> _Requirement_
Nothing but the lines from the first line of the material below through the line that holds "Israel, as far" should be set down, exactly and with pictures left out.

> _Record excerpts_
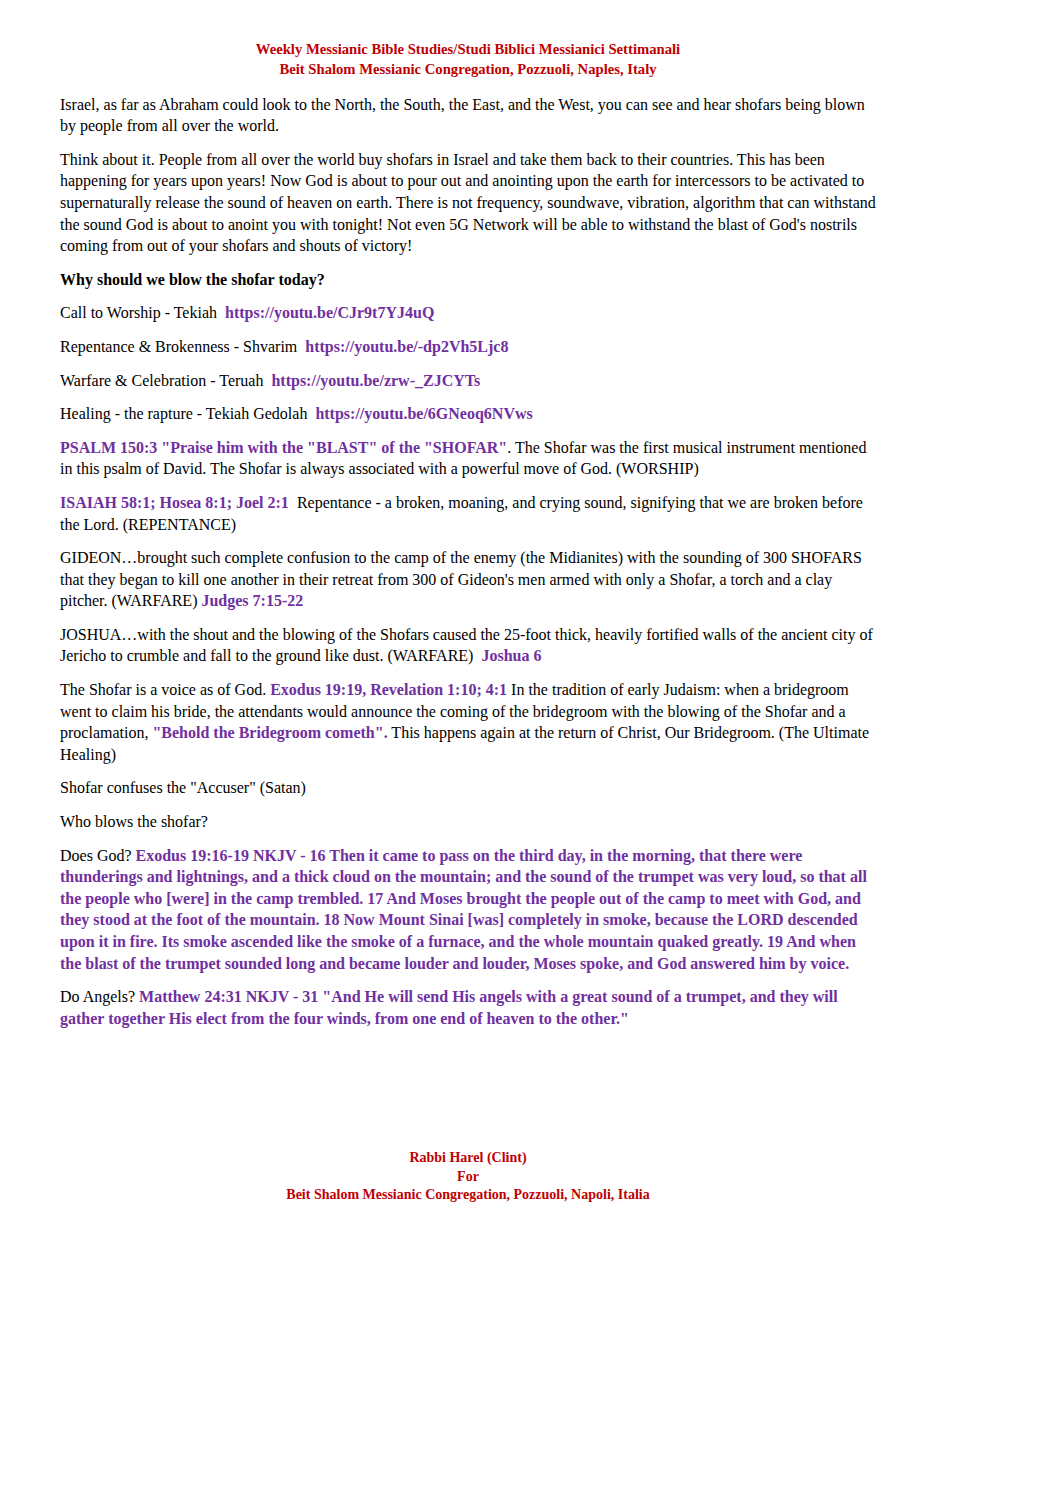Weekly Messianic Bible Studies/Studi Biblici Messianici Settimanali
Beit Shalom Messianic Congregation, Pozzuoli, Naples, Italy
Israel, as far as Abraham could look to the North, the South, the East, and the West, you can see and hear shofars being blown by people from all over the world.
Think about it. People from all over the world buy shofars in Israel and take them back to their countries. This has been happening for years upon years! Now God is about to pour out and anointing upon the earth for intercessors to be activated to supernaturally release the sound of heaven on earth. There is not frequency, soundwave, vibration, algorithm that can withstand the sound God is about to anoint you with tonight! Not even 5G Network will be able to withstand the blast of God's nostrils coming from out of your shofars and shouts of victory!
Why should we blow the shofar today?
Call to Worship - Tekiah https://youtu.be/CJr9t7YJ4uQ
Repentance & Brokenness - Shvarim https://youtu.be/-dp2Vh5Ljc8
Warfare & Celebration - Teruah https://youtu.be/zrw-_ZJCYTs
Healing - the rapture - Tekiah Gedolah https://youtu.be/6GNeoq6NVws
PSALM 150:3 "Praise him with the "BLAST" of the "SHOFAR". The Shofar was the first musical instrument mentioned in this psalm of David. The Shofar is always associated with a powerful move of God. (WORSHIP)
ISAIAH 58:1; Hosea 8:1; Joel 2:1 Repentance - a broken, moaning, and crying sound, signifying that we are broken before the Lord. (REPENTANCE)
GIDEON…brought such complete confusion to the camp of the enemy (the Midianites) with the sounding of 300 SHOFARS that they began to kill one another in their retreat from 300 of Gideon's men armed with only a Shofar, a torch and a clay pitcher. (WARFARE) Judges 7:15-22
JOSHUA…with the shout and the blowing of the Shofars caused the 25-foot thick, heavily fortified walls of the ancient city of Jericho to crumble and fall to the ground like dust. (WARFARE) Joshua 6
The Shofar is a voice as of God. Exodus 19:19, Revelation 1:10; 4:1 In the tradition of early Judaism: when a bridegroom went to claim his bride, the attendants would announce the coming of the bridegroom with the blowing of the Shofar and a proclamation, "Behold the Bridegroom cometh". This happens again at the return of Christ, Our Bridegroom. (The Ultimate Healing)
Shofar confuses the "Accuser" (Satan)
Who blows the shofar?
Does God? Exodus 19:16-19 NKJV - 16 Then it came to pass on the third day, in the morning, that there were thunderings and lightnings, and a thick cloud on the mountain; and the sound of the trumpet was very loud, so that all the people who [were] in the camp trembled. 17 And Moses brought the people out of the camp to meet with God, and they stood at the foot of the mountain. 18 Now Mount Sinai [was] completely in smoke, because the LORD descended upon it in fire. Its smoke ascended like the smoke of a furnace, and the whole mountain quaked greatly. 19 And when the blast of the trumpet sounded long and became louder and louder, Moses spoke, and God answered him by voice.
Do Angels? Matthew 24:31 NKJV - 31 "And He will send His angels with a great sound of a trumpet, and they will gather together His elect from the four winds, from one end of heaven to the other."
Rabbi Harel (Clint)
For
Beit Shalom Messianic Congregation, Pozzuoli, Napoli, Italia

> _Output_
Weekly Messianic Bible Studies/Studi Biblici Messianici Settimanali
Beit Shalom Messianic Congregation, Pozzuoli, Naples, Italy
Israel, as far as Abraham could look to the North, the South, the East, and the West, you can see and hear shofars being blown by people from all over the world.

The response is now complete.